At least 146 lawmakers from the Liberal Democratic Party have had dealings with the Unification Church or affiliated organizations, a Kyodo News survey and interviews revealed Saturday, once again highlighting the close ties between Japan's main ruling party and the religious body.
Politicians' connections to the church, formally known as the Family Federation for World Peace and Unification, have become a source of controversy since former Prime Minister Shinzo Abe was killed on July 8 over alleged links to the religious group by a gunman who harbored a grudge against the church.
The number of those found to have ties with the group, currently equivalent to 38 percent of the 381 LDP members in both chambers of parliament, is likely to increase once the results of an internal survey are released.
Founded in South Korea in 1954 by the late Sun Myung Moon and labeled a cult by critics, the church is famous for its mass weddings.
The group's "spiritual sales," in which people are talked into buying jars and other items for exorbitant prices, have become a social problem in the past.
Of the total, the Abe intraparty faction made up the largest number of members with ties at 39, followed by party Vice President Taro Aso's and Secretary General Toshimitsu Motegi's factions at 21 each, heavyweight Toshihiro Nikai's faction at 20 and Prime Minister Fumio Kishida's faction at 19.
Three belong to a faction led by Hiroshi Moriyama, chairman of the LDP Election Strategy Committee, and 23 others were not affiliated with any faction.
A Kyodo News survey conducted in July and August revealed that 82 LDP lawmakers had dealings with the church.
Kyodo reporters individually interviewed lawmakers who had not responded to the survey because some admitted, upon taking up government posts in the Cabinet reshuffle last month, to have had contacts with the group.
The new findings showed that Nikai, a former LDP secretary general, and Takumi Nemoto, a former minister of health, labor and welfare, had sent congratulatory messages to meetings of organizations related to the church.
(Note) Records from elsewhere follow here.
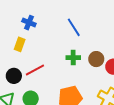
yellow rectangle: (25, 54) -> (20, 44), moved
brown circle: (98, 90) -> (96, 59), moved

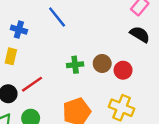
blue line: (74, 27) -> (57, 17), moved

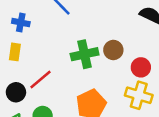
green cross: (75, 65) -> (85, 54), size x1.5
red circle: (123, 70) -> (141, 67), moved

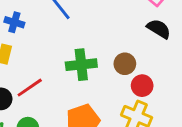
brown circle: (113, 50) -> (125, 64), moved

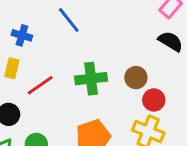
red line: (30, 88) -> (40, 85), moved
It was also discovered that Kosaburo Nishime, a former minister in charge of Okinawa and Northern Territories affairs, Gen Nakatani, an advisor to the prime minister, and Eriko Yamatani, a former chairwoman of the National Public Safety Commission, had previously been interviewed by the church-affiliated Sekai Nippo newspaper.
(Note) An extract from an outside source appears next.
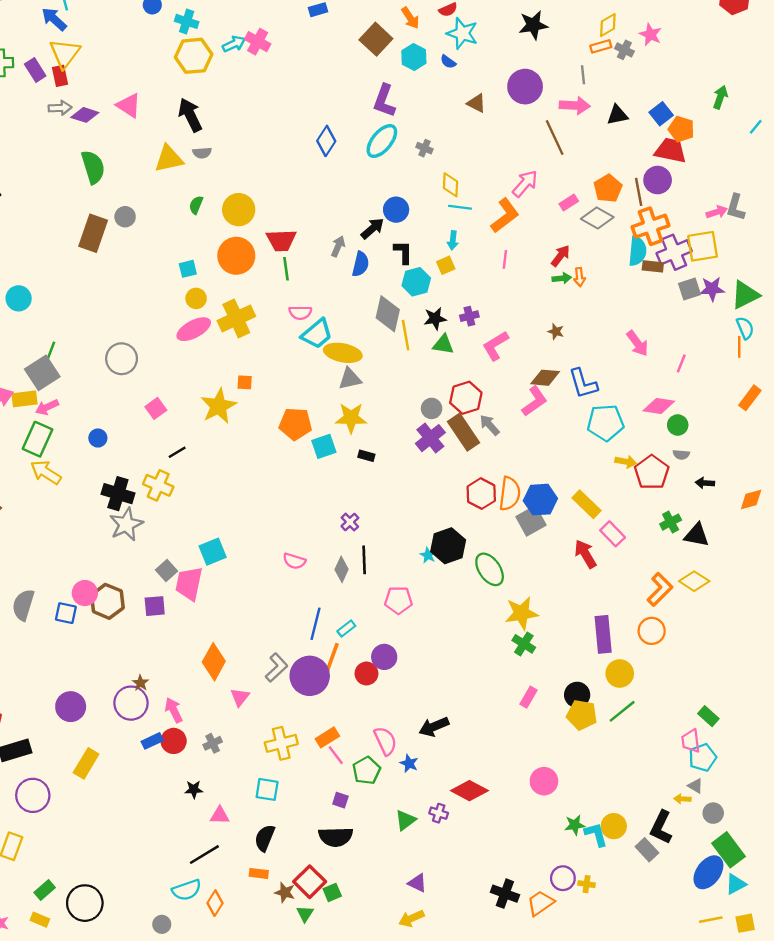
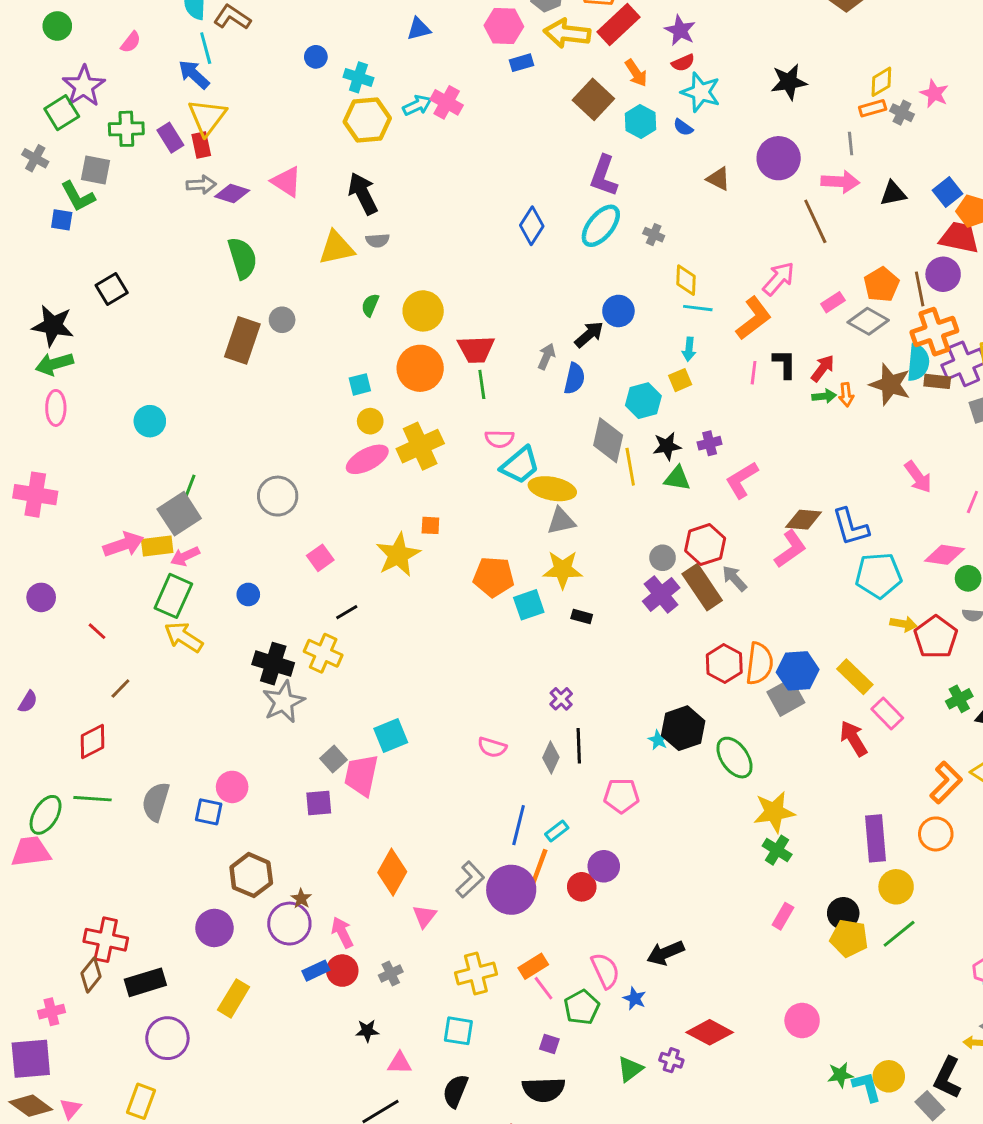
black L-shape: (403, 252) -> (784, 364), moved
brown star: (556, 332) -> (890, 384), moved, size x2.0
brown hexagon: (107, 601) -> (251, 875), moved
Ken Saito, a former minister of agriculture, forestry and fisheries, said his secretary had attended a meeting of a group related to the church, while Aso and Motegi both denied having had any dealings.
Around 40 lawmakers did not respond to the survey, accept interviews, or declined to comment, citing the ongoing investigation by the LDP.
The survey and interviews regarded donations, campaign support, attending events, sending messages, appearing in media and paying membership fees to affiliated entities as constituting dealings with the church.
Among other parties, internal surveys revealed that 15 members of the Japan Innovation Party, 14 members of the Constitutional Democratic Party of Japan, and three members of the LDP's junior coalition partner Komeito have also had dealings with the Unification Church.
The findings bring the number of lawmakers found to have been involved with the church in some way to 184 out of a total of 711.